Insitekaltim, Samarinda – Setiap tahunnya, kampanye 16 Hari Anti Kekerasan Terhadap Perempuan (HAKTP) menjadi momentum global untuk meningkatkan kesadaran pentingnya penghapusan kekerasan berbasis gender.
Perempuan Mahardhika Samarinda mengambil bagian aktif dalam kampanye ini dengan menggelar Diskusi Publik pada Kamis (5/12/2024) yang menyoroti isu kekerasan dan diskriminasi yang dialami jurnalis perempuan.
Kampanye HAKTP berlangsung setiap 25 November hingga 10 Desember, dimulai dari Hari Internasional Penghapusan Kekerasan terhadap Perempuan hingga hari hak asasi manusia.

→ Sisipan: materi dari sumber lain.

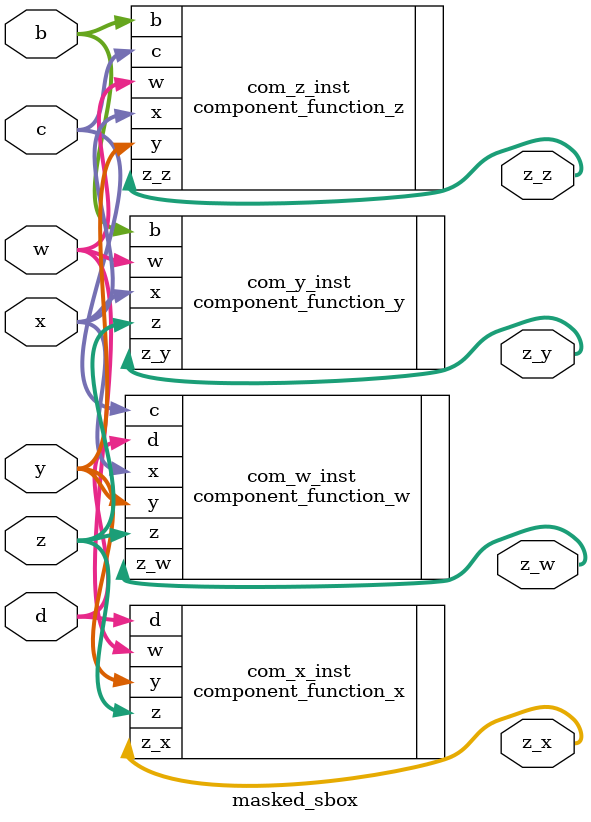
<source format=v>
`timescale 1ns / 1ps
/*
* -----------------------------------------------------------------
* AUTHOR  : Nicolai Müller (nicolai.mueller@rub.de)
* DOCUMENT: "Low-Latency Hardware Masking of PRINCE" (COSADE 2021)
* -----------------------------------------------------------------
*
* Copyright (c) 2021, Nicolai Müller
*
* All rights reserved.
*
* THIS SOFTWARE IS PROVIDED BY THE COPYRIGHT HOLDERS AND CONTRIBUTORS "AS IS" AND
* ANY EXPRESS OR IMPLIED WARRANTIES, INCLUDING, BUT NOT LIMITED TO, THE IMPLIED
* WARRANTIES OF MERCHANTABILITY AND FITNESS FOR A PARTICULAR PURPOSE ARE
* DISCLAIMED. IN NO EVENT SHALL THE COPYRIGHT HOLDER OR CONTRIBUTERS BE LIABLE FOR ANY
* DIRECT, INDIRECT, INCIDENTAL, SPECIAL, EXEMPLARY, OR CONSEQUENTIAL DAMAGES
* (INCLUDING, BUT NOT LIMITED TO, PROCUREMENT OF SUBSTITUTE GOODS OR SERVICES;
* LOSS OF USE, DATA, OR PROFITS; OR BUSINESS INTERRUPTION) HOWEVER CAUSED AND
* ON ANY THEORY OF LIABILITY, WHETHER IN CONTRACT, STRICT LIABILITY, OR TORT
* (INCLUDING NEGLIGENCE OR OTHERWISE) ARISING IN ANY WAY OUT OF THE USE OF THIS
* SOFTWARE, EVEN IF ADVISED OF THE POSSIBILITY OF SUCH DAMAGE.
*
* Please see LICENSE and README for license and further instructions.
*/

module masked_sbox(
    input [3:0] w,
    input [3:0] x,
    input [3:0] y,
    input [3:0] z,
    input [3:0] b,
    input [3:0] c,
    input [3:0] d, 
    output [3:0] z_w,
    output [3:0] z_x,
    output [3:0] z_y,
    output [3:0] z_z
    );
    
    wire [3:0] z_w_tmp, z_x_tmp, z_y_tmp, z_z_tmp; 
    
    component_function_w com_w_inst(.x(x), .y(y), .z(z), .c(c), .d(d), .z_w(z_w));
    component_function_x com_x_inst(.w(w), .y(y), .z(z), .d(d), .z_x(z_x));
    component_function_y com_y_inst(.w(w), .x(x), .z(z), .b(b), .z_y(z_y));
    component_function_z com_z_inst(.w(w), .x(x), .y(y), .b(b), .c(c), .z_z(z_z));
endmodule    


</source>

Inisiatif ini bertujuan untuk menyoroti berbagai bentuk kekerasan berbasis gender yang masih dialami perempuan di seluruh dunia, baik di lingkungan domestik, publik, maupun tempat kerja.

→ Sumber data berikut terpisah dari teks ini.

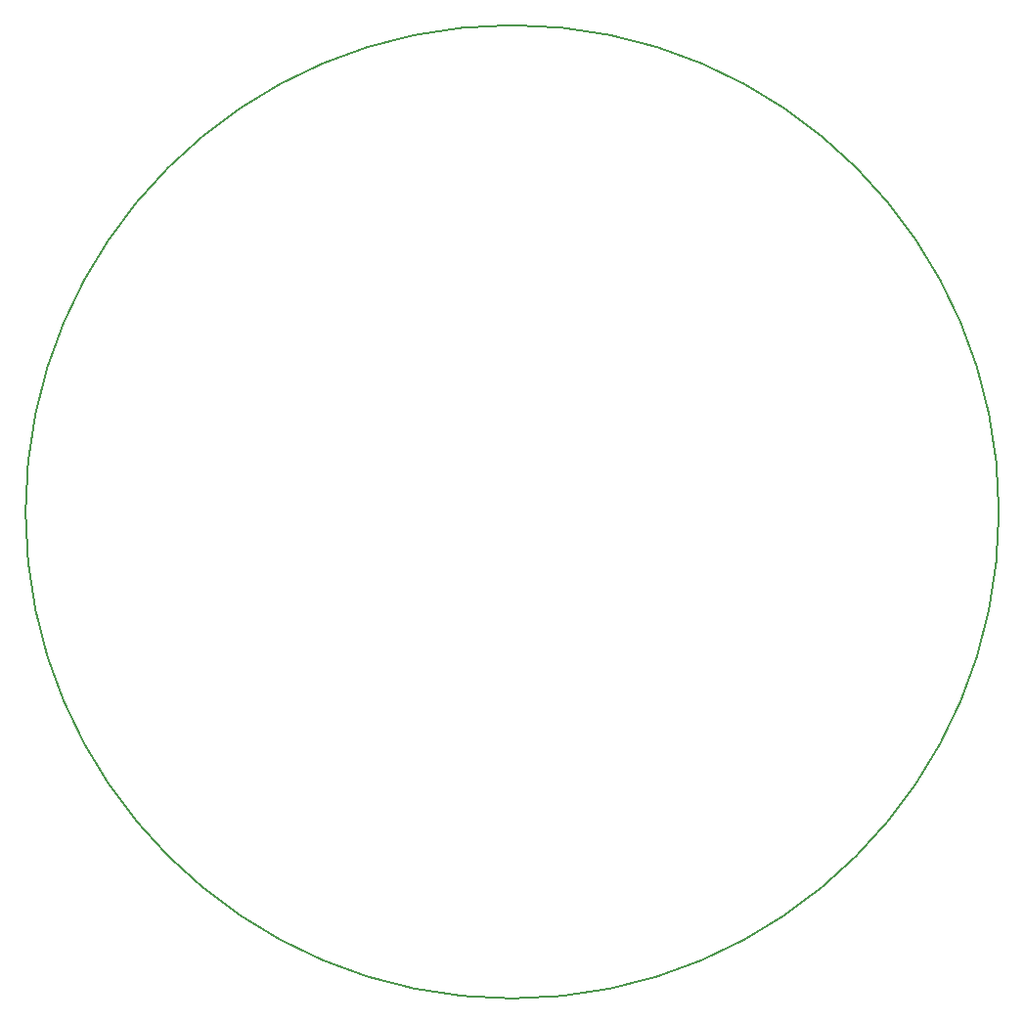
<source format=gbr>
%TF.GenerationSoftware,KiCad,Pcbnew,6.0.6-3a73a75311~116~ubuntu21.10.1*%
%TF.CreationDate,2023-05-16T20:40:29-06:00*%
%TF.ProjectId,goon,676f6f6e-2e6b-4696-9361-645f70636258,rev?*%
%TF.SameCoordinates,Original*%
%TF.FileFunction,Profile,NP*%
%FSLAX46Y46*%
G04 Gerber Fmt 4.6, Leading zero omitted, Abs format (unit mm)*
G04 Created by KiCad (PCBNEW 6.0.6-3a73a75311~116~ubuntu21.10.1) date 2023-05-16 20:40:29*
%MOMM*%
%LPD*%
G01*
G04 APERTURE LIST*
%TA.AperFunction,Profile*%
%ADD10C,0.200000*%
%TD*%
G04 APERTURE END LIST*
D10*
X192218057Y-100988057D02*
G75*
G03*
X192218057Y-100988057I-42128057J0D01*
G01*
M02*

</source>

Di Indonesia, kekerasan terhadap perempuan terus menjadi isu serius. Berdasarkan data Komnas Perempuan, kasus kekerasan berbasis gender setiap tahunnya menunjukkan tren peningkatan, termasuk dalam konteks dunia kerja. Inilah yang membuat berbagai organisasi, termasuk Perempuan Mahardhika Samarinda, berkomitmen menyuarakan perubahan melalui aksi nyata.
Diskusi Publik tersebut bertema “Jurnalis Perempuan Lawan Kekerasan dan Diskriminasi: Wujudkan Lingkungan Kerja yang Aman Bagi Jurnalis Perempuan Samarinda”. Acara ini berlangsung di Kantor Persatuan Wartawan Indonesia (PWI) Kalimantan Timur, Jalan Biola Samarinda.

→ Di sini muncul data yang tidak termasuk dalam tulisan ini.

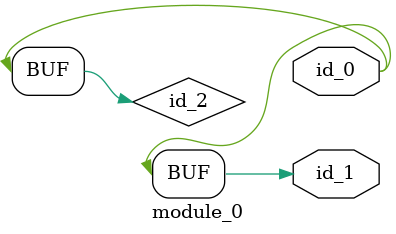
<source format=v>
module module_0 (
    output id_0,
    output id_1
);
  assign id_0 = (id_2);
  assign id_1 = id_2;
endmodule

</source>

Diskusi ini menghadirkan narasumber berpengalaman, seperti Ketua Forum Jurnalis Perempuan Indonesia (FJPI) Kalimantan Timur Tri Wahyuni, jurnalis Aliansi Jurnalis Independen (AJI) Samarinda Noviyatul Chalimah serta paralegal Perempuan Mahardhika Samarinda Disya Halid.
Dengan dipandu oleh Refinaya J, diskusi ini membahas tantangan yang dihadapi jurnalis perempuan, mulai dari intimidasi, pelecehan, hingga diskriminasi di tempat kerja.
“Diskriminasi berbasis gender masih menjadi salah satu hambatan bagi jurnalis perempuan. Perlu ada kesadaran kolektif untuk menciptakan ruang kerja yang lebih aman dan setara,” ujar Tri Wahyuni.
Dalam diskusi, pandangan juga disampaikan oleh Ketua PWI Kaltim Abdurahman Amin yang menyoroti bagaimana dunia kerja menghadirkan tantangan besar, terutama bagi perempuan.
“Kerentanan di dunia kerja ada pada setiap profesi, tetapi untuk jurnalis perempuan, tantangannya berlipat ganda. Namun, mereka juga memiliki keistimewaan, terutama dalam mengangkat isu-isu human interest dengan pendekatan yang mengedepankan perasaan,” katanya.
Pria yang akrab dipanggil Rahman itu menambahkan bahwa jurnalis perempuan memiliki kelebihan dalam menghasilkan tulisan yang sarat dengan nilai emosional. Hal ini memberikan dampak yang lebih kuat dalam menyuarakan isu-isu sosial.
Diskusi ini menekankan pentingnya membangun solidaritas di antara jurnalis perempuan untuk melawan kekerasan dan diskriminasi. Perempuan Mahardhika Samarinda menyerukan aksi kolektif sebagai langkah strategis untuk memperkuat perlindungan terhadap jurnalis perempuan di Samarinda.
“Kami berharap kegiatan ini dapat membuka kesadaran lebih luas mengenai isu kekerasan berbasis gender, terutama di lingkungan kerja. Dengan solidaritas, kita bisa menciptakan lingkungan yang lebih aman bagi semua,” ungkap Refinaya J.